Try it:
Which lines of the listing below contain the word "events"? Return them.

Task inputs:

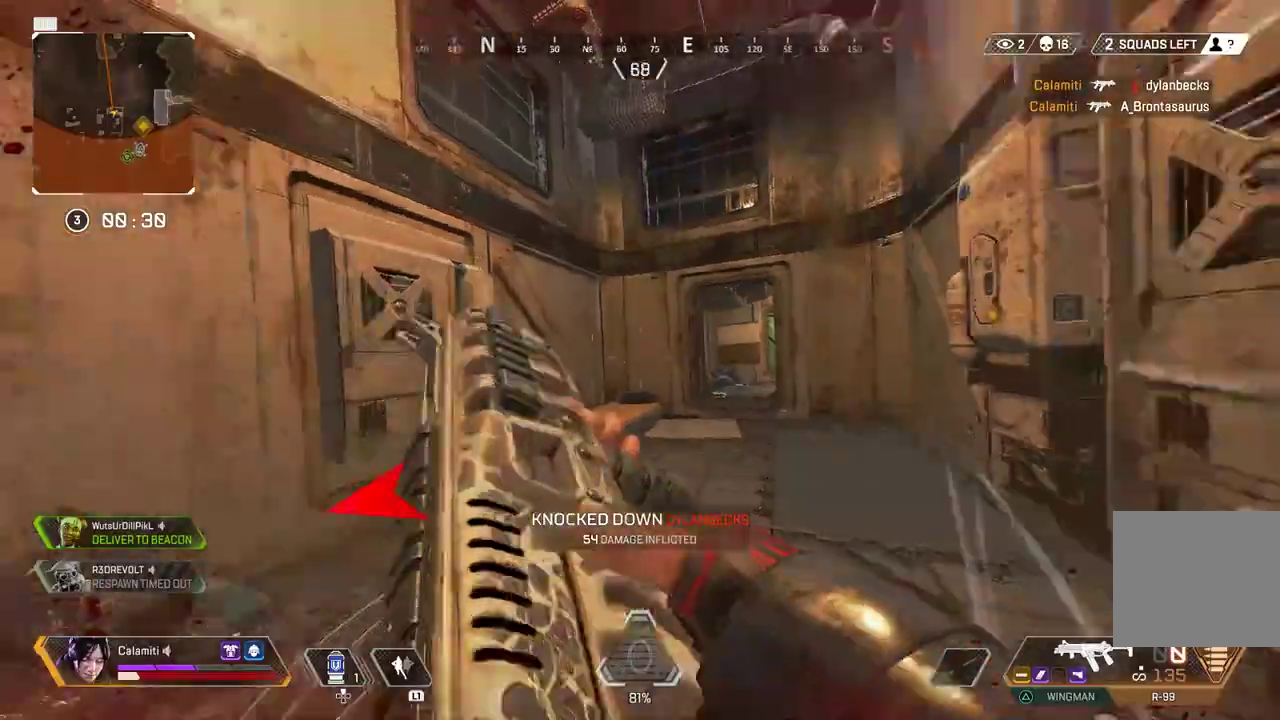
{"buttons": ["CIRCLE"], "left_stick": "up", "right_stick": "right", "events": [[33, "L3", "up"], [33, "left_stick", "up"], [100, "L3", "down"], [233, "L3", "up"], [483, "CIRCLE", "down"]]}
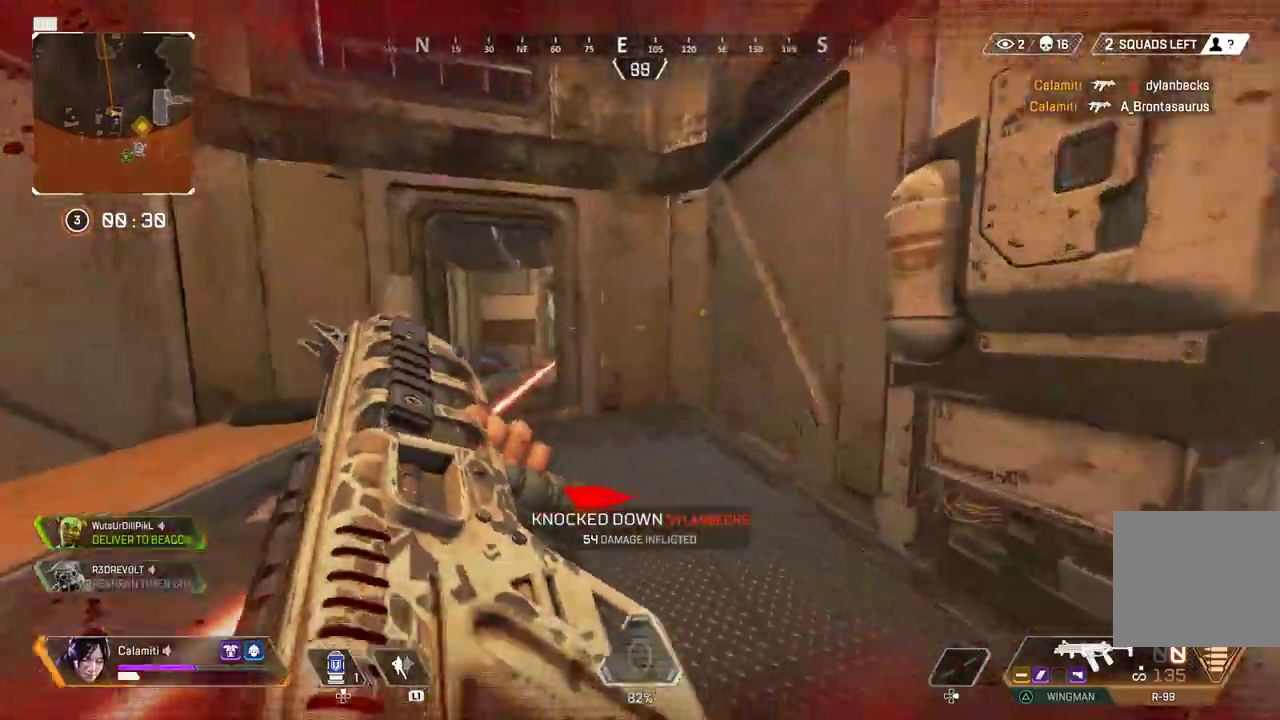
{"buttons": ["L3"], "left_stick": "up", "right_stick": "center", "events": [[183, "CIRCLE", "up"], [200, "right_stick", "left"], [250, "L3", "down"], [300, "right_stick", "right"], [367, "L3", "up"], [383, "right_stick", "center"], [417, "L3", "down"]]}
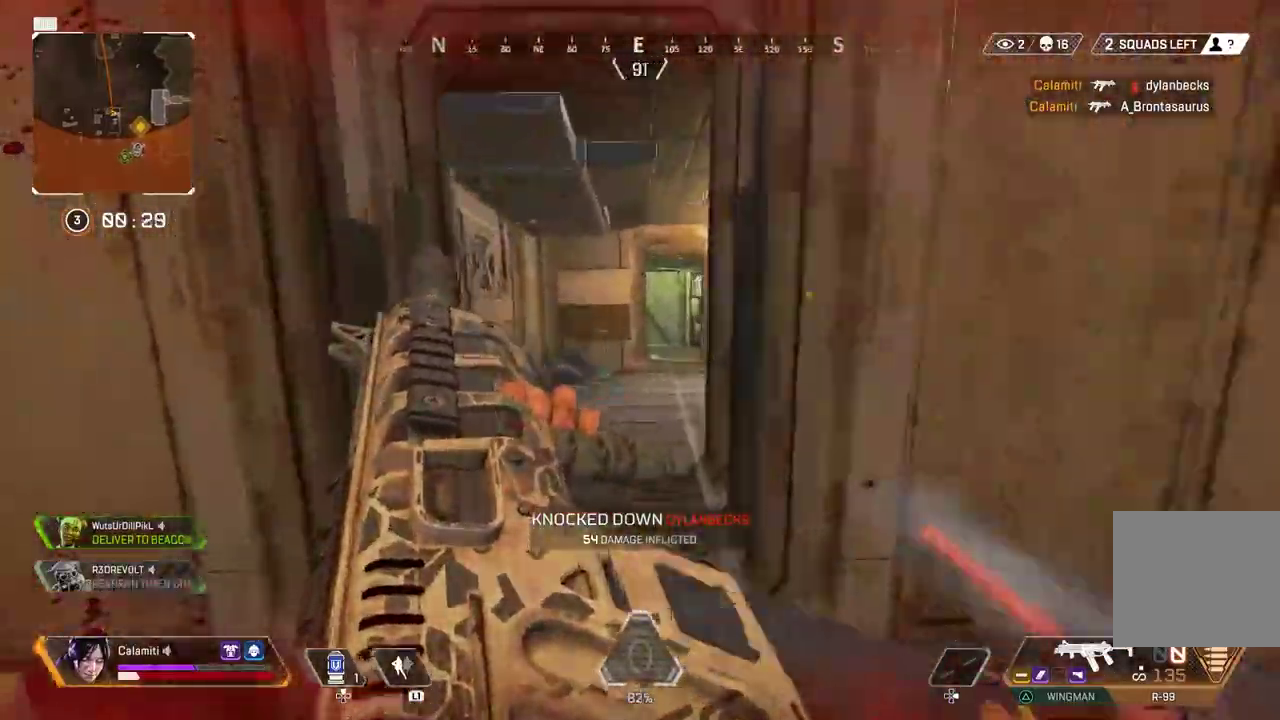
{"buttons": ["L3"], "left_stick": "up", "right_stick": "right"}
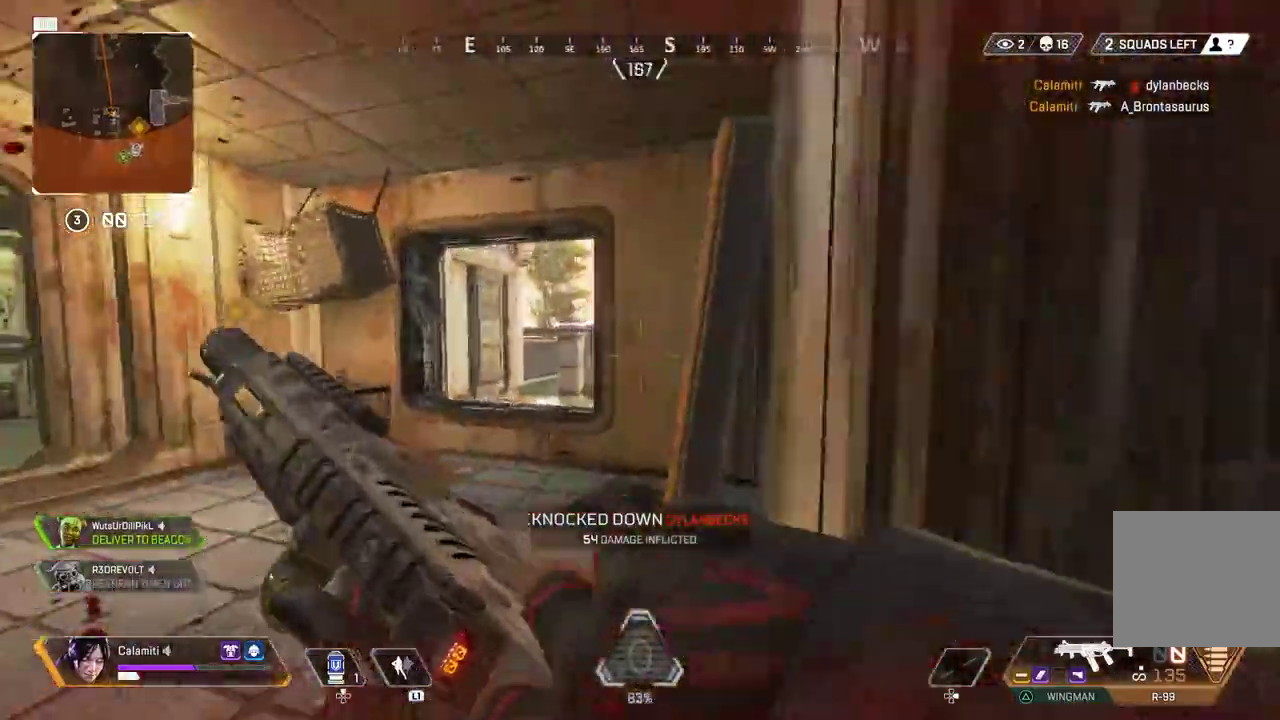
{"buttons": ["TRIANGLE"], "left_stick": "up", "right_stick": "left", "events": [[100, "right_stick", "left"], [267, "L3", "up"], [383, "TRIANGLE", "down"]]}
---
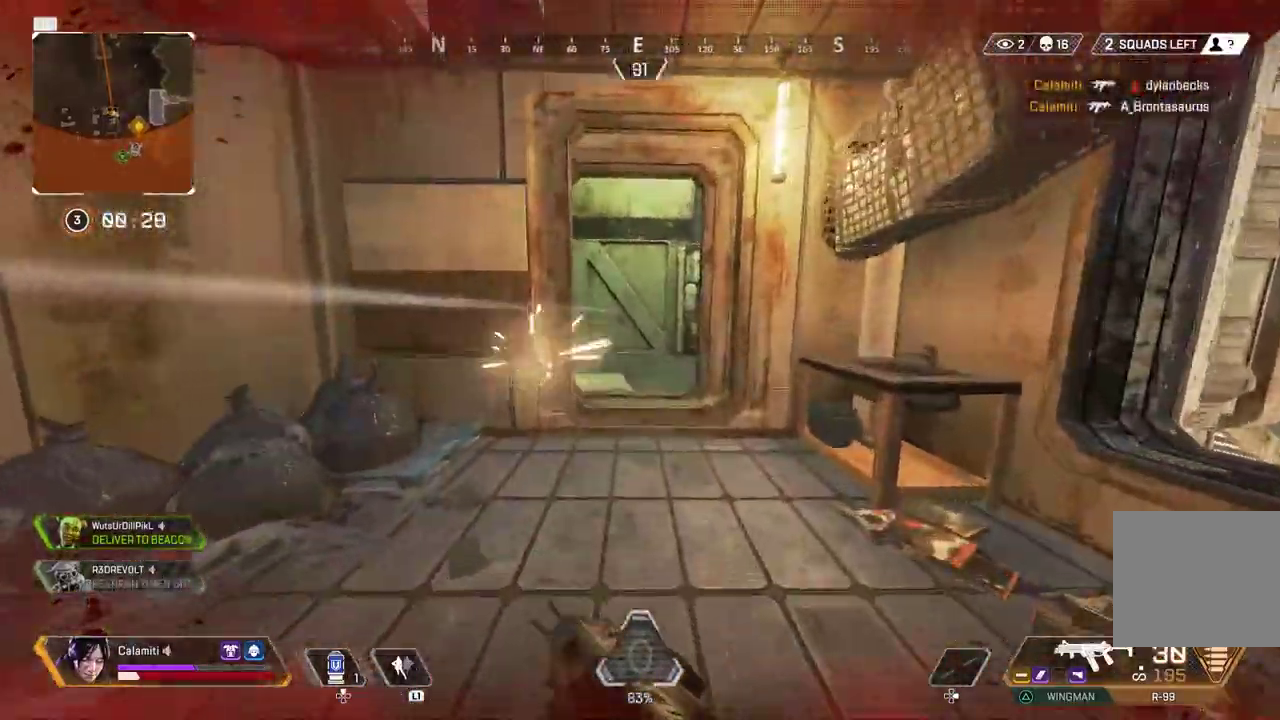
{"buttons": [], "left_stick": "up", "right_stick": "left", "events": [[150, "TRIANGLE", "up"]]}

Problem solution:
{"buttons": ["CIRCLE"], "left_stick": "up", "right_stick": "right", "events": [[33, "L3", "up"], [33, "left_stick", "up"], [100, "L3", "down"], [233, "L3", "up"], [483, "CIRCLE", "down"]]}
{"buttons": ["L3"], "left_stick": "up", "right_stick": "center", "events": [[183, "CIRCLE", "up"], [200, "right_stick", "left"], [250, "L3", "down"], [300, "right_stick", "right"], [367, "L3", "up"], [383, "right_stick", "center"], [417, "L3", "down"]]}
{"buttons": ["TRIANGLE"], "left_stick": "up", "right_stick": "left", "events": [[100, "right_stick", "left"], [267, "L3", "up"], [383, "TRIANGLE", "down"]]}
{"buttons": [], "left_stick": "up", "right_stick": "left", "events": [[150, "TRIANGLE", "up"]]}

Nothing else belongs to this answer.